L’autobiographie de Nicolae Ceauşescu, d’Andrei Ujică

2010

Etienne de La Boétie écrivit son Discours de la servitude volontaire vers 1548. Quatre siècles plus tard, en 1948, les communistes prenaient le pouvoir en Roumanie, d’abord sous la férule du très stalinien Gheorghe Gheorghiu-Dej, puis celle de son dauphin Nicolae Ceauşescu.

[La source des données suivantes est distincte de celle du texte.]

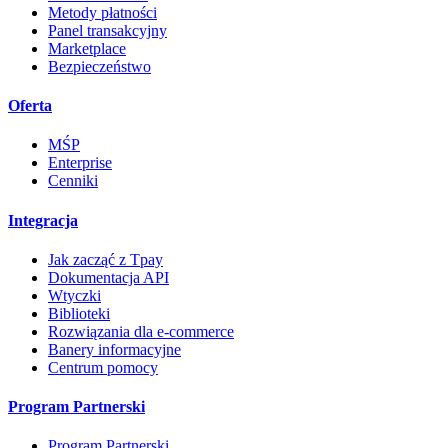
Metody płatności
Panel transakcyjny
Marketplace
Bezpieczeństwo
Oferta
MŚP
Enterprise
Cenniki
Integracja
Jak zacząć z Tpay
Dokumentacja API
Wtyczki
Biblioteki
Rozwiązania dla e-commerce
Banery informacyjne
Centrum pomocy
Program Partnerski
Program Partnerski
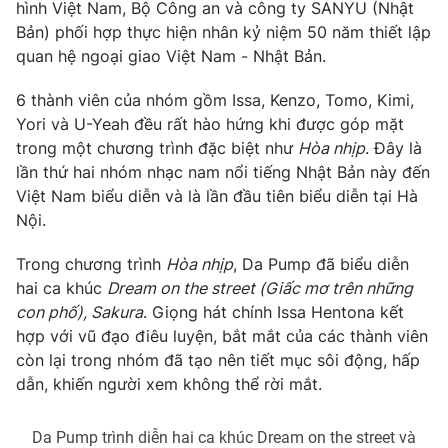
Phim VTV
hình Việt Nam, Bộ Công an và công ty SANYU (Nhật
Giải trí
Bản) phối hợp thực hiện nhân kỷ niệm 50 năm thiết lập
Hậu trường
quan hệ ngoại giao Việt Nam - Nhật Bản.
Điện ảnh
Đời sống
Nhân vật
6 thành viên của nhóm gồm Issa, Kenzo, Tomo, Kimi,
Âm nhạc
Du lịch
Yori và U-Yeah đều rất hào hứng khi được góp mặt
Khán giả
Giáo dục
Sao
trong một chương trình đặc biệt như
Hòa nhịp
. Đây là
Làm đẹp
Giải sao mai
lần thứ hai nhóm nhạc nam nổi tiếng Nhật Bản này đến
Tuyển sinh
Công nghệ
Việt Nam biểu diễn và là lần đầu tiên biểu diễn tại Hà
Chất lượng cuộc sống
Học trực tuyến
Nội.
Hitech Công nghệ tương lai
Giao lưu trực tuyến
Trong chương trình
Hòa nhịp
, Da Pump đã biểu diễn
Sản phẩm
hai ca khúc
Dream on the street (Giấc mơ trên những
Lịch phát sóng
con phố), Sakura
. Giọng hát chính Issa Hentona kết
Thị trường
hợp với vũ đạo điêu luyện, bắt mắt của các thành viên
Tư vấn
còn lại trong nhóm đã tạo nên tiết mục sôi động, hấp
dẫn, khiến người xem không thể rời mắt.
Chuyên mục khác
Emagazine
Podcast
Da Pump trình diễn hai ca khúc Dream on the street và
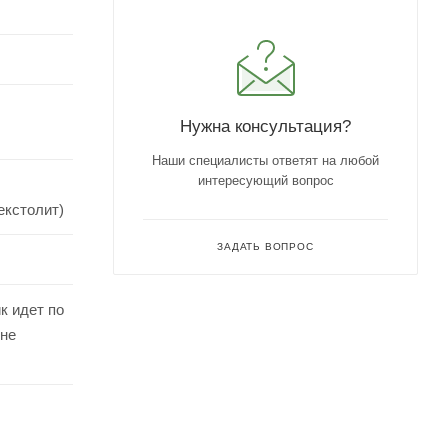
Нужна консультация?
Наши специалисты ответят на любой
интересующий вопрос
екстолит)
ЗАДАТЬ ВОПРОС
к идет по
ине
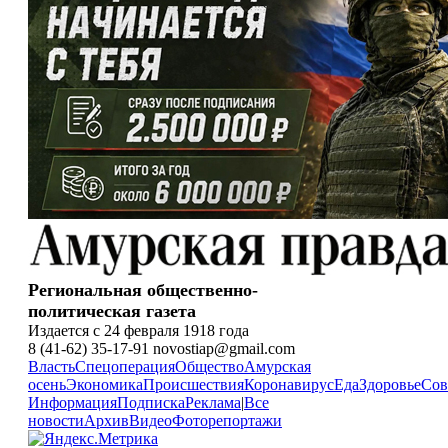
Региональная общественно-
политическая газета
Издается с 24 февраля 1918 года
8 (41-62) 35-17-91 novostiap@gmail.com
Власть
Спецоперация
Общество
Амурская
осень
Экономика
Происшествия
Коронавирус
Еда
Здоровье
Сов
Информация
Подписка
Реклама
|
Все
новости
Архив
Видео
Фоторепортажи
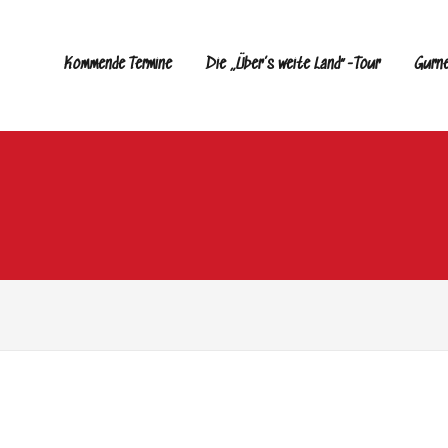
Kommende Termine
Die „Über’s weite Land“-Tour
Gurn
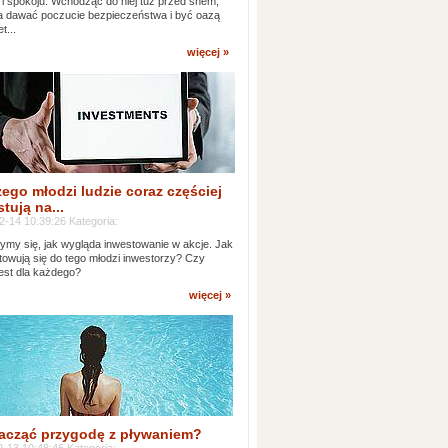
 i spokoju. Wchodząc do niej tuż przed snem,
 dawać poczucie bezpieczeństwa i być oazą
t...
więcej »
ego młodzi ludzie coraz częściej
tują na...
2-14 10:39:26 Kategoria:
ymy się, jak wygląda inwestowanie w akcje. Jak
towują się do tego młodzi inwestorzy? Czy
jest dla każdego?
więcej »
acząć przygodę z pływaniem?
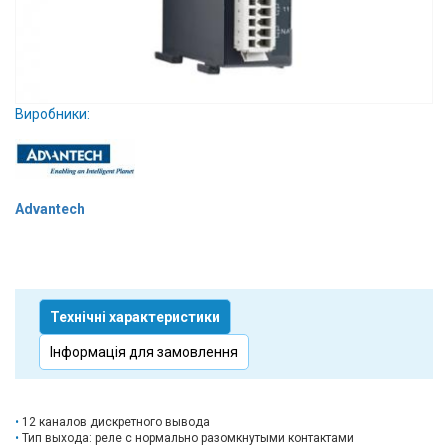
Вхід/
авторизація
Виробники
Виробники:
Контакти
Доставка
Advantech
Тех.
Підтримка
Технічні характеристики
Блог
Інформація для замовлення
12 каналов дискретного вывода
Тип выхода: реле с нормально разомкнутыми контактами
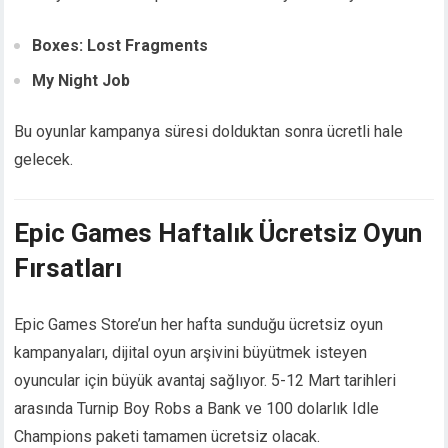
Boxes: Lost Fragments
My Night Job
Bu oyunlar kampanya süresi dolduktan sonra ücretli hale
gelecek.
Epic Games Haftalık Ücretsiz Oyun
Fırsatları
Epic Games Store’un her hafta sunduğu ücretsiz oyun
kampanyaları, dijital oyun arşivini büyütmek isteyen
oyuncular için büyük avantaj sağlıyor. 5-12 Mart tarihleri
arasında Turnip Boy Robs a Bank ve 100 dolarlık Idle
Champions paketi tamamen ücretsiz olacak.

Simple montage d’images d’archives, sans le moindre commentaire ni la moindre explication, cet étonnant documentaire n’en est pas moins éloquent, s’agissant de l’actualité du traité de La Boétie. On y assiste par le menu à l’irrésistible ascension de ce personnage falot et presque inconsistant que fut le grand Conducător des Roumains pendant près d’un quart de siècle. S’il put faire illusion un moment (il fut l’un des rares dirigeant de l’Est à s’opposer à l’intervention des troupes du Pacte de Varsovie lors du Printemps de Prague) et proposer un simulacre d’ouverture qui le rendit fréquentable à l’Ouest, sa mégalomanie ne devait pas tarder à le rattraper, d’un culte effréné de la personnalité jusqu’à l’érection du délirant palais présidentiel qui devait marquer l’apogée de sa puissance avant la chute, soudaine, l’arrestation et le « procès » de Noël 1989 dont les images sont encore dans toutes les mémoires. Le titre n’est pas si ironique qu’il en a l’air, tant la vie et l’œuvre du Génie des Carpates se confondent avec ces représentations officielles, ces visites protocolaires, ces discours solennels et ces reportages réalisés sur mesure par des médias aux ordres. Fut-il autre chose que cela ? Du début à la fin, le costume semble trop grand pour lui et ce n’est pas le moins surprenant. Comment un type aussi insignifiant parvint-il à se hisser et se maintenir au pouvoir aussi longtemps ? Il faut croire qu’il y a chez les despotes une forme de ruse qui pallie le défaut d’intelligence, ou bien la méchanceté en tient-elle lieu. Une bonne police politique fait également assez bien l’affaire. La Securitate roumaine fut l’une des polices secrètes les plus redoutée du bloc de l’Est, comparable à la Stasi est-allemande par le nombre de ses informateurs plus ou moins volontaires et sa mainmise sur la population dans tous les aspects du quotidien. Elle est évidemment la grande absente de ce film, tout entier consacré à la partie visible de l’édifice totalitaire. Mais comment expliquer sans elle cette scène hallucinante qui voit une salle immense se dresser comme un seul homme pour acclamer le « Danube de la pensée » lorsqu’un certain Constantin Pârvulescu, inconscient ou téméraire, osa le défier publiquement lors du Congrès de 1979 ?

Après Vidéogrammes d’une révolution (1992) et surtout Out of the present (1995), qui voyait le cosmonaute Sergueï Krikalev partir en mission dans l’espace sous le régime soviétique pour en redescendre, dix mois plus tard, dans un pays capitaliste, le cinéaste roumain Andrei Ujică achevait ainsi magistralement une trilogie consacrée à la fin du communisme.

Au-delà des idéologies, gageons que cette « autobiographie » restera comme une réflexion radicale sur le pouvoir éminemment réversible des images à l’heure où l’on y est sans doute exposé plus que jamais dans l’histoire.